Source: E.L. Lehmann and J. P. Romano, Testing Statistical Hypotheses, Springer Science+Business Media, 2008. It is freely accessible here: https://sites.stat.washington.edu/jaw/COURSES/580s/582/HO/Lehmann_and_Romano-TestingStatisticalHypotheses.pdf

1

There are 1 best solutions below

1
On BEST ANSWER

Ignoring all the specific notation, the quantity $\epsilon_{n,c}$ has a definition of the form $$\epsilon = \sup_h\left\vert a(h)-b(h)\right\vert,$$ where $a(h)$ and $b(h)$ are two other quantities depending on $h$.

In these terms, the next inequality in the proof is (up to multiplication by 2) of the form $$a(\hat{h})\leq b(\hat{h})+\epsilon,$$ with $\hat{h}$ one of the possible parameters in the supremum.

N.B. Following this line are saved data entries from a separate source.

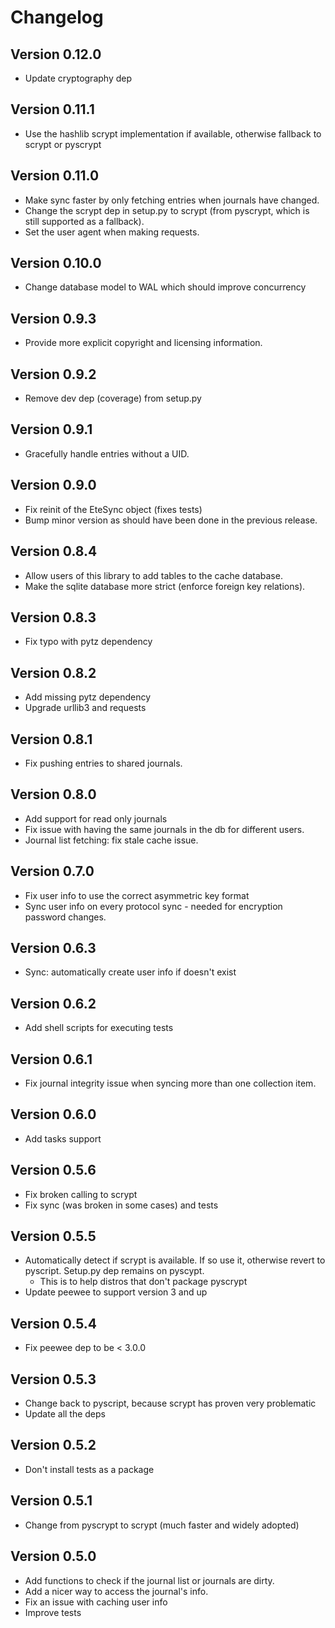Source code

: # Changelog

## Version 0.12.0
* Update cryptography dep

## Version 0.11.1
* Use the hashlib scrypt implementation if available, otherwise fallback to scrypt or pyscrypt

## Version 0.11.0
* Make sync faster by only fetching entries when journals have changed.
* Change the scrypt dep in setup.py to scrypt (from pyscrypt, which is still supported as a fallback).
* Set the user agent when making requests.

## Version 0.10.0
* Change database model to WAL which should improve concurrency

## Version 0.9.3
* Provide more explicit copyright and licensing information.

## Version 0.9.2
* Remove dev dep (coverage) from setup.py

## Version 0.9.1
* Gracefully handle entries without a UID.

## Version 0.9.0
* Fix reinit of the EteSync object (fixes tests)
* Bump minor version as should have been done in the previous release.

## Version 0.8.4
* Allow users of this library to add tables to the cache database.
* Make the sqlite database more strict (enforce foreign key relations).

## Version 0.8.3
* Fix typo with pytz dependency

## Version 0.8.2
* Add missing pytz dependency
* Upgrade urllib3 and requests

## Version 0.8.1
* Fix pushing entries to shared journals.

## Version 0.8.0
* Add support for read only journals
* Fix issue with having the same journals in the db for different users.
* Journal list fetching: fix stale cache issue.

## Version 0.7.0
* Fix user info to use the correct asymmetric key format
* Sync user info on every protocol sync - needed for encryption password changes.

## Version 0.6.3
* Sync: automatically create user info if doesn't exist

## Version 0.6.2
* Add shell scripts for executing tests

## Version 0.6.1
* Fix journal integrity issue when syncing more than one collection item.

## Version 0.6.0
* Add tasks support

## Version 0.5.6
* Fix broken calling to scrypt
* Fix sync (was broken in some cases) and tests

## Version 0.5.5
* Automatically detect if scrypt is available. If so use it, otherwise revert to pyscript. Setup.py dep remains on pyscypt.
  * This is to help distros that don't package pyscrypt
* Update peewee to support version 3 and up

## Version 0.5.4
* Fix peewee dep to be < 3.0.0

## Version 0.5.3
* Change back to pyscript, because scrypt has proven very problematic
* Update all the deps

## Version 0.5.2
* Don't install tests as a package

## Version 0.5.1
* Change from pyscrypt to scrypt (much faster and widely adopted)

## Version 0.5.0
* Add functions to check if the journal list or journals are dirty.
* Add a nicer way to access the journal's info.
* Fix an issue with caching user info
* Improve tests
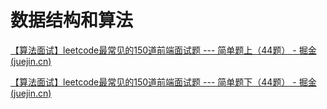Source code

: # 数据结构和算法

[【算法面试】leetcode最常见的150道前端面试题 --- 简单题上（44题） - 掘金 (juejin.cn)](https://juejin.cn/post/6987320619394138148)

[【算法面试】leetcode最常见的150道前端面试题 --- 简单题下（44题） - 掘金 (juejin.cn)](https://juejin.cn/post/6989031479753834504)

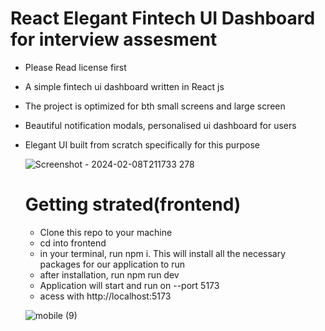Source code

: ﻿# React Elegant Fintech UI Dashboard for interview assesment
- Please Read license first
- A simple fintech ui dashboard written in React js
- The project is optimized for bth small screens and large screen
- Beautiful notification modals, personalised ui dashboard for users
- Elegant UI built from scratch specifically for this purpose

  ![Screenshot - 2024-02-08T211733 278](https://github.com/pepplerex/React-fintech-ui-interview-test/assets/107540519/8efcc59f-be14-4741-aea8-5e9527b278e3)

  # Getting strated(frontend)

  - Clone this repo to your machine
  - cd into frontend
  - in your terminal, run npm i. This will install all the necessary packages for our application to run
  - after installation, run npm run dev
  - Application will start and run on --port 5173
  - acess with http://localhost:5173
 
  ![mobile (9)](https://github.com/pepplerex/React-fintech-ui-interview-test/assets/107540519/0f1b8e99-68bb-4573-8c76-ca6b775eec32)
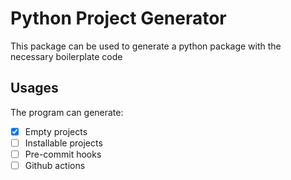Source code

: # Python Project Generator

This package can be used to generate a python package with the necessary boilerplate code

## Usages

The program can generate:
- [x] Empty projects
- [ ] Installable projects
- [ ] Pre-commit hooks
- [ ] Github actions

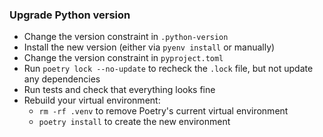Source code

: ### Upgrade Python version

- Change the version constraint in `.python-version`
- Install the new version (either via `pyenv install` or manually)
- Change the version constraint in `pyproject.toml`
- Run `poetry lock --no-update` to recheck the `.lock` file, but not update any dependencies
- Run tests and check that everything looks fine
- Rebuild your virtual environment:
  - `rm -rf .venv` to remove Poetry's current virtual environment
  - `poetry install` to create the new environment
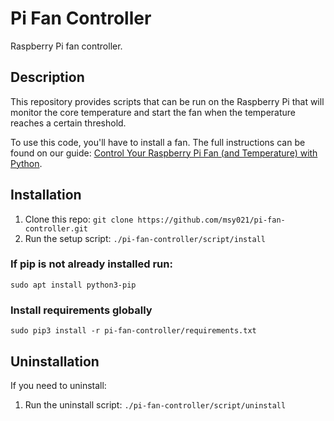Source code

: # Pi Fan Controller

Raspberry Pi fan controller.

## Description

This repository provides scripts that can be run on the Raspberry Pi that will
monitor the core temperature and start the fan when the temperature reaches
a certain threshold.

To use this code, you'll have to install a fan. The full instructions can be
found on our guide: [Control Your Raspberry Pi Fan (and Temperature) with Python](https://howchoo.com/g/ote2mjkzzta/control-raspberry-pi-fan-temperature-python).

## Installation
1. Clone this repo: `git clone https://github.com/msy021/pi-fan-controller.git`
1. Run the setup script: `./pi-fan-controller/script/install`

### If pip is not already installed run:
`sudo apt install python3-pip`

### Install requirements globally
`sudo pip3 install -r pi-fan-controller/requirements.txt`

## Uninstallation
If you need to uninstall:

1. Run the uninstall script: `./pi-fan-controller/script/uninstall`
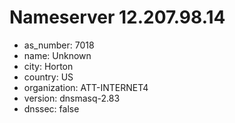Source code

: # Nameserver 12.207.98.14

* as_number: 7018
* name: Unknown
* city: Horton
* country: US
* organization: ATT-INTERNET4
* version: dnsmasq-2.83
* dnssec: false
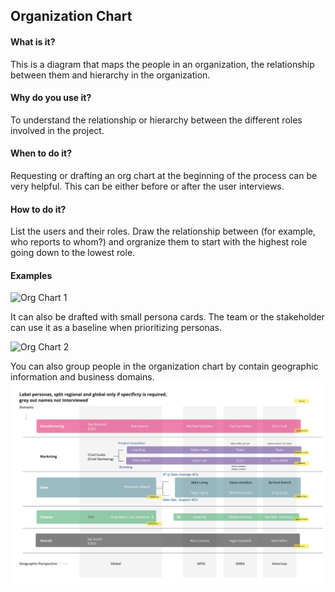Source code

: ## Organization Chart

#### What is it?
This is a diagram that maps the people in an organization, the relationship between them and hierarchy in the organization.

#### Why do you use it?
To understand the relationship or hierarchy between the different roles involved in the project.

#### When to do it?
Requesting or drafting an org chart at the beginning of the process can be very helpful. This can be either before or after the user interviews. 

#### How to do it?
List the users and their roles. Draw the relationship between (for example, who reports to whom?) and orgranize them to start with the highest role going down to the lowest role.

#### Examples

![Org Chart 1](/images/org-chart-1.png?raw=true "Org Chart 1")

It can also be drafted with small persona cards. The team or the stakeholder can use it as a baseline when prioritizing personas. 

![Org Chart 2](/images/org-chart-2.png?raw=true "Org Chart 2")

You can also group people in the organization chart by contain geographic information and business domains.
![Org Chart 3](/images/org-chart-regions.png?raw=true "Org Chart 2")
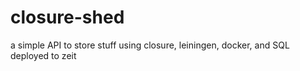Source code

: # closure-shed
a simple API to store stuff using closure, leiningen, docker, and SQL deployed to zeit
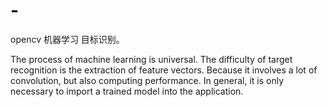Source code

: # -
opencv
机器学习
目标识别。


The process of machine learning is universal.
The difficulty of target recognition is the extraction of feature vectors.
Because it involves a lot of convolution, but also computing performance.
In general, it is only necessary to import a trained model into the application.
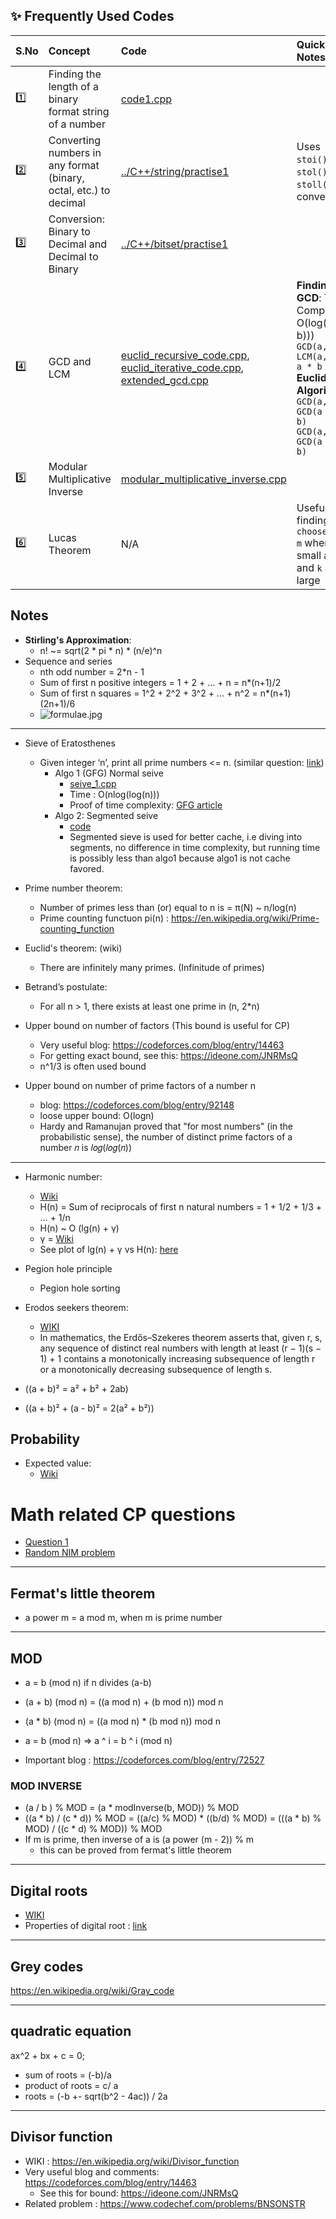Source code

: ## ✨ Frequently Used Codes

| S.No | Concept | Code | Quick Notes | 
|:--|:--|:---|:---|
| 1️⃣ | Finding the length of a binary format string of a number | [code1.cpp](code1.cpp) | |
| 2️⃣ | Converting numbers in any format (binary, octal, etc.) to decimal | [../C++/string/practise1](../C++/string/practise1) | Uses `stoi()`, `stol()`, `stoll()` for conversion |
| 3️⃣ | Conversion: Binary to Decimal and Decimal to Binary | [../C++/bitset/practise1](../C++/bitset/practise1) | |
| 4️⃣ | GCD and LCM | [euclid_recursive_code.cpp](euclid_recursive_code.cpp), [euclid_iterative_code.cpp](euclid_iterative_code.cpp), [extended_gcd.cpp](extended_gcd.cpp) | **Finding GCD**: Time Complexity: O(log(min(a, b))) <br/> `GCD(a, b) * LCM(a, b) = a * b` <br/> **Euclid's Algorithm**: <br/> `GCD(a, b) = GCD(a - b, b)` <br/> `GCD(a, b) = GCD(a % b, b)` |
| 5️⃣ | Modular Multiplicative Inverse | [modular_multiplicative_inverse.cpp](modular_multiplicative_inverse.cpp) | |
| 6️⃣ | Lucas Theorem | N/A | Useful for finding `(n choose k) % m` when `m` is small and `n` and `k` are large |


## Notes
- **Stirling's Approximation**: 
    - n! ~= sqrt(2 * pi * n) * (n/e)^n
- Sequence and series
    - nth odd number = 2*n - 1
    - Sum of first n positive integers = 1 + 2 + ... + n = n*(n+1)/2
    - Sum of first n squares = 1^2 + 2^2 + 3^2 + ... + n^2 = n*(n+1)(2n+1)/6
    - ![formulae.jpg](formulae.jpg)

--------------------------------------------------------
- Sieve of Eratosthenes
  - Given integer ‘n’, print all prime numbers <= n. (similar question: [link](https://leetcode.com/problems/count-primes/description/))
    - Algo 1 (GFG) Normal seive
      - [seive_1.cpp](seive_1.cpp)
      - Time : O(nlog(log(n)))
      - Proof of time complexity: [GFG article](https://www.geeksforgeeks.org/how-is-the-time-complexity-of-sieve-of-eratosthenes-is-nloglogn/)
    - Algo 2: Segmented seive
      - [code](segmented_seive.cpp)
      - Segmented sieve is used for better cache, i.e diving into segments, no difference in time complexity, but running time is possibly less than algo1 because algo1 is not cache favored.

- Prime number theorem:
  - Number of primes less than (or) equal to n is =  π(N) ~ n/log(n)
  - Prime counting functuon pi(n) : https://en.wikipedia.org/wiki/Prime-counting_function
- Euclid's theorem: (wiki)
    - There are infinitely many primes. (Infinitude of primes)
- Betrand’s postulate:
    - For all n > 1, there exists at least one prime in (n, 2*n)

- Upper bound on number of factors (This bound is useful for CP)
  - Very useful blog: https://codeforces.com/blog/entry/14463
  - For getting exact bound, see this: https://ideone.com/JNRMsQ
  - n^1/3 is often used bound

- Upper bound on number of prime factors of a number n
  - blog: https://codeforces.com/blog/entry/92148
  - loose upper bound: O(logn)
  - Hardy and Ramanujan proved that "for most numbers" (in the probabilistic sense), the number of distinct prime factors of a number 𝑛 is 𝑙𝑜𝑔(𝑙𝑜𝑔(𝑛))
----------------------------------------------------------------

- Harmonic number:
    - [Wiki](https://en.wikipedia.org/wiki/Harmonic_number)
    - H(n) = Sum of reciprocals of first n natural numbers = 1 + 1/2 + 1/3 + … + 1/n 
    - H(n) ~ O (lg(n) + γ) 
    - γ = [Wiki](https://en.wikipedia.org/wiki/Euler%27s_constant)
    - See plot of lg(n) + γ vs H(n): [here](harmonic_number.ipynb)


- Pegion hole principle
  - Pegion hole sorting


- Erodos seekers theorem:
  - [WIKI](https://en.wikipedia.org/wiki/Erd%C5%91s%E2%80%93Szekeres_theorem)
  - In mathematics, the Erdős–Szekeres theorem asserts that, given r, s, any sequence of distinct real numbers with length at least (r − 1)(s − 1) + 1 contains a monotonically increasing subsequence of length r or a monotonically decreasing subsequence of length s. 


- \((a + b)² = a² + b² + 2ab\)
- \((a + b)² + (a - b)² = 2(a² + b²)\)


## Probability
- Expected value:
  - [Wiki](https://en.wikipedia.org/wiki/Expected_value)

# Math related CP questions
- [Question 1](https://www.codechef.com/problems/LUCMAT)
- [Random NIM problem](https://www.codechef.com/problems/RANDOM_NIM)

------------------------------------------------------------------------------------------------------------------------
## Fermat's little theorem

- a power m = a mod m, when m is prime number

------------------------------------------------------------------------------------------------------------------------
## MOD

- a = b (mod n) if n divides (a-b)
- (a + b) (mod n) = ((a mod n) + (b mod n)) mod n
- (a * b) (mod n) = ((a mod n) * (b mod n)) mod n
- a = b (mod n) => a ^ i = b ^ i (mod n)

- Important blog : https://codeforces.com/blog/entry/72527

### MOD INVERSE

- (a / b ) % MOD = (a * modInverse(b, MOD)) % MOD
- ((a * b) / (c * d)) % MOD = ((a/c) % MOD) * ((b/d) % MOD) = (((a * b) % MOD) / ((c * d) % MOD)) % MOD
- If m is prime, then inverse of a is (a power (m - 2)) % m
  - this can be proved from fermat's little theorem

------------------------------------------------------------------------------------------------------------------------

## Digital roots
- [WIKI](https://en.m.wikipedia.org/wiki/Digital_root)
- Properties of digital root : [link](https://en.m.wikipedia.org/wiki/Digital_root#Properties)

------------------------------------------------------------------------------------------------------------------------

## Grey codes
https://en.wikipedia.org/wiki/Gray_code


--------

## quadratic equation
ax^2 + bx + c = 0;
- sum of roots = (-b)/a
- product of roots = c/ a
- roots = (-b +- sqrt(b^2 - 4ac)) / 2a

-----------

## Divisor function

- WIKI : https://en.wikipedia.org/wiki/Divisor_function
- Very useful blog and comments: https://codeforces.com/blog/entry/14463
  - See this for bound: https://ideone.com/JNRMsQ
- Related problem : https://www.codechef.com/problems/BNSONSTR


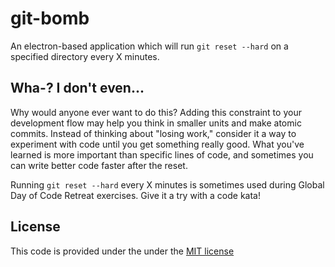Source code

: # git-bomb

An electron-based application which will run `git reset --hard`
on a specified directory every X minutes.

## Wha-? I don't even...

Why would anyone ever want to do this?
Adding this constraint to your development flow may help you
think in smaller units and make atomic commits.
Instead of thinking about "losing work," consider it a way to
experiment with code until you get something really good.
What you've learned is more important than specific lines of code,
and sometimes you can write better code faster after the reset.

Running `git reset --hard` every X minutes is sometimes used
during Global Day of Code Retreat exercises.
Give it a try with a code kata!

## License

This code is provided under the under the [MIT license](LICENSE)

I don't really see the relevance of the triangle inequality, since this type of estimate is more direct: \begin{align*} a(\hat{h})&=b(\hat{h})+(a(\hat{h})-b(\hat{h})) \\&\leq b(\hat{h}) + \left\vert a(\hat{h})-b(\hat{h})\right\vert \\&\leq b(\hat{h}) + \sup_h\left\vert a(h)-b(h)\right\vert \\&= b(\hat{h})+\epsilon, \end{align*} using only the basic properties of the absolute value and supremum.